++++ DATA SUPPLIED

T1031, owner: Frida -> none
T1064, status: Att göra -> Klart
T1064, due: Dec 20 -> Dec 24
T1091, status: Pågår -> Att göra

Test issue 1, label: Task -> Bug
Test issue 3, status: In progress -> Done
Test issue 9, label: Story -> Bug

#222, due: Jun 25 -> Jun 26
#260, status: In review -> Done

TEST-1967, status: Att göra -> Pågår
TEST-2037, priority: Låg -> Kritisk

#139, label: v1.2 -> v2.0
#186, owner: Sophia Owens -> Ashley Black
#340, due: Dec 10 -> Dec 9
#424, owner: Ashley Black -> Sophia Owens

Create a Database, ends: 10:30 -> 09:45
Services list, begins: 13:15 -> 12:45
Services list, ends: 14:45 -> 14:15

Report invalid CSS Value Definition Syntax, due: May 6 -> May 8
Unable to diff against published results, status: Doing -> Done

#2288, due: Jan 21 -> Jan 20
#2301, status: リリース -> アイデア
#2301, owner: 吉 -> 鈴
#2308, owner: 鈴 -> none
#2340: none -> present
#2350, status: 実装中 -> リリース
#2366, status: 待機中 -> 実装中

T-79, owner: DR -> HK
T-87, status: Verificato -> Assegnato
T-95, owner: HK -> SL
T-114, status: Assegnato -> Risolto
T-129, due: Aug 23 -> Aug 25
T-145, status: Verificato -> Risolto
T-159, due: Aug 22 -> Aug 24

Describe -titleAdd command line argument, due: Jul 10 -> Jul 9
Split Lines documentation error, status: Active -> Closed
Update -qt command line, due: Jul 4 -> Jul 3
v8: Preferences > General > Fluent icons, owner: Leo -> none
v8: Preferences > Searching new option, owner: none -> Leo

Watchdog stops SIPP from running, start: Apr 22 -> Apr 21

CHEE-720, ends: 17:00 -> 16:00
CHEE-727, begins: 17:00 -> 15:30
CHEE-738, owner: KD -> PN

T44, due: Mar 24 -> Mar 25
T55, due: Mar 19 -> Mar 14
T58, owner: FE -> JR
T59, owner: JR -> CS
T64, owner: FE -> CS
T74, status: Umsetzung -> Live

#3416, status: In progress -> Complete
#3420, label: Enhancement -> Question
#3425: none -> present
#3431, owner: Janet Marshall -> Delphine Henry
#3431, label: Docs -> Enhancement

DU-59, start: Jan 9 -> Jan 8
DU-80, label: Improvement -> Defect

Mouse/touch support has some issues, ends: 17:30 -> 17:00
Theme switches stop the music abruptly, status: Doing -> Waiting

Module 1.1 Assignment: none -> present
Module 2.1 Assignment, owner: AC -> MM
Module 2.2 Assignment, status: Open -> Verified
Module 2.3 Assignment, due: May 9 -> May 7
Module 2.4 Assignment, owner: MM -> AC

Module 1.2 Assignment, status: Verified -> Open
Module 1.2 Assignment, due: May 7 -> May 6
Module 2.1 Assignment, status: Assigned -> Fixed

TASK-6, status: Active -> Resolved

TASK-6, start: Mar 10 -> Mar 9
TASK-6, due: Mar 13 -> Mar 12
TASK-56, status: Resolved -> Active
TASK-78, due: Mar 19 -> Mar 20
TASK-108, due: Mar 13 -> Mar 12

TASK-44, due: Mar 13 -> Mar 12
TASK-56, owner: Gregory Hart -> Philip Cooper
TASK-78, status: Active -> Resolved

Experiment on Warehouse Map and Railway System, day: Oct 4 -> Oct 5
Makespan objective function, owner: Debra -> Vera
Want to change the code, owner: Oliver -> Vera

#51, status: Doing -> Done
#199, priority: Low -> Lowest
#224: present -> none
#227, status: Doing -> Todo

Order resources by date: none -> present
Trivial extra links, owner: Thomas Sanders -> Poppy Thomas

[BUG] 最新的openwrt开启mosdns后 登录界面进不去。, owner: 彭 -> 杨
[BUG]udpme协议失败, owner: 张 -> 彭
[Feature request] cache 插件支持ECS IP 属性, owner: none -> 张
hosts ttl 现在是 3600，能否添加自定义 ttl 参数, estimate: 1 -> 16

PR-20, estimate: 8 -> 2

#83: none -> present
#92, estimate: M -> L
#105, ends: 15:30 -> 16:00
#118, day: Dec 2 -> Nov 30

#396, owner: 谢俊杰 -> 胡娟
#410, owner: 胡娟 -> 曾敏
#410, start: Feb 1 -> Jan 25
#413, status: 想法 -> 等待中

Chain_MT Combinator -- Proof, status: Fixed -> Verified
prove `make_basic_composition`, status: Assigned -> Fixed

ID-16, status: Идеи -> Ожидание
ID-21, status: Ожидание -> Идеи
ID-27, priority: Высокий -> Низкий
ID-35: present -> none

++++++++

WHAT TO PRODUCE: Restate word for word only the lines above from the line containing "T44, due: Mar 24 -> Mar 25" to the line containing "#396, owner: 谢俊杰 -> 胡娟", both of them included.

COMPLETED TASK:
T44, due: Mar 24 -> Mar 25
T55, due: Mar 19 -> Mar 14
T58, owner: FE -> JR
T59, owner: JR -> CS
T64, owner: FE -> CS
T74, status: Umsetzung -> Live

#3416, status: In progress -> Complete
#3420, label: Enhancement -> Question
#3425: none -> present
#3431, owner: Janet Marshall -> Delphine Henry
#3431, label: Docs -> Enhancement

DU-59, start: Jan 9 -> Jan 8
DU-80, label: Improvement -> Defect

Mouse/touch support has some issues, ends: 17:30 -> 17:00
Theme switches stop the music abruptly, status: Doing -> Waiting

Module 1.1 Assignment: none -> present
Module 2.1 Assignment, owner: AC -> MM
Module 2.2 Assignment, status: Open -> Verified
Module 2.3 Assignment, due: May 9 -> May 7
Module 2.4 Assignment, owner: MM -> AC

Module 1.2 Assignment, status: Verified -> Open
Module 1.2 Assignment, due: May 7 -> May 6
Module 2.1 Assignment, status: Assigned -> Fixed

TASK-6, status: Active -> Resolved

TASK-6, start: Mar 10 -> Mar 9
TASK-6, due: Mar 13 -> Mar 12
TASK-56, status: Resolved -> Active
TASK-78, due: Mar 19 -> Mar 20
TASK-108, due: Mar 13 -> Mar 12

TASK-44, due: Mar 13 -> Mar 12
TASK-56, owner: Gregory Hart -> Philip Cooper
TASK-78, status: Active -> Resolved

Experiment on Warehouse Map and Railway System, day: Oct 4 -> Oct 5
Makespan objective function, owner: Debra -> Vera
Want to change the code, owner: Oliver -> Vera

#51, status: Doing -> Done
#199, priority: Low -> Lowest
#224: present -> none
#227, status: Doing -> Todo

Order resources by date: none -> present
Trivial extra links, owner: Thomas Sanders -> Poppy Thomas

[BUG] 最新的openwrt开启mosdns后 登录界面进不去。, owner: 彭 -> 杨
[BUG]udpme协议失败, owner: 张 -> 彭
[Feature request] cache 插件支持ECS IP 属性, owner: none -> 张
hosts ttl 现在是 3600，能否添加自定义 ttl 参数, estimate: 1 -> 16

PR-20, estimate: 8 -> 2

#83: none -> present
#92, estimate: M -> L
#105, ends: 15:30 -> 16:00
#118, day: Dec 2 -> Nov 30

#396, owner: 谢俊杰 -> 胡娟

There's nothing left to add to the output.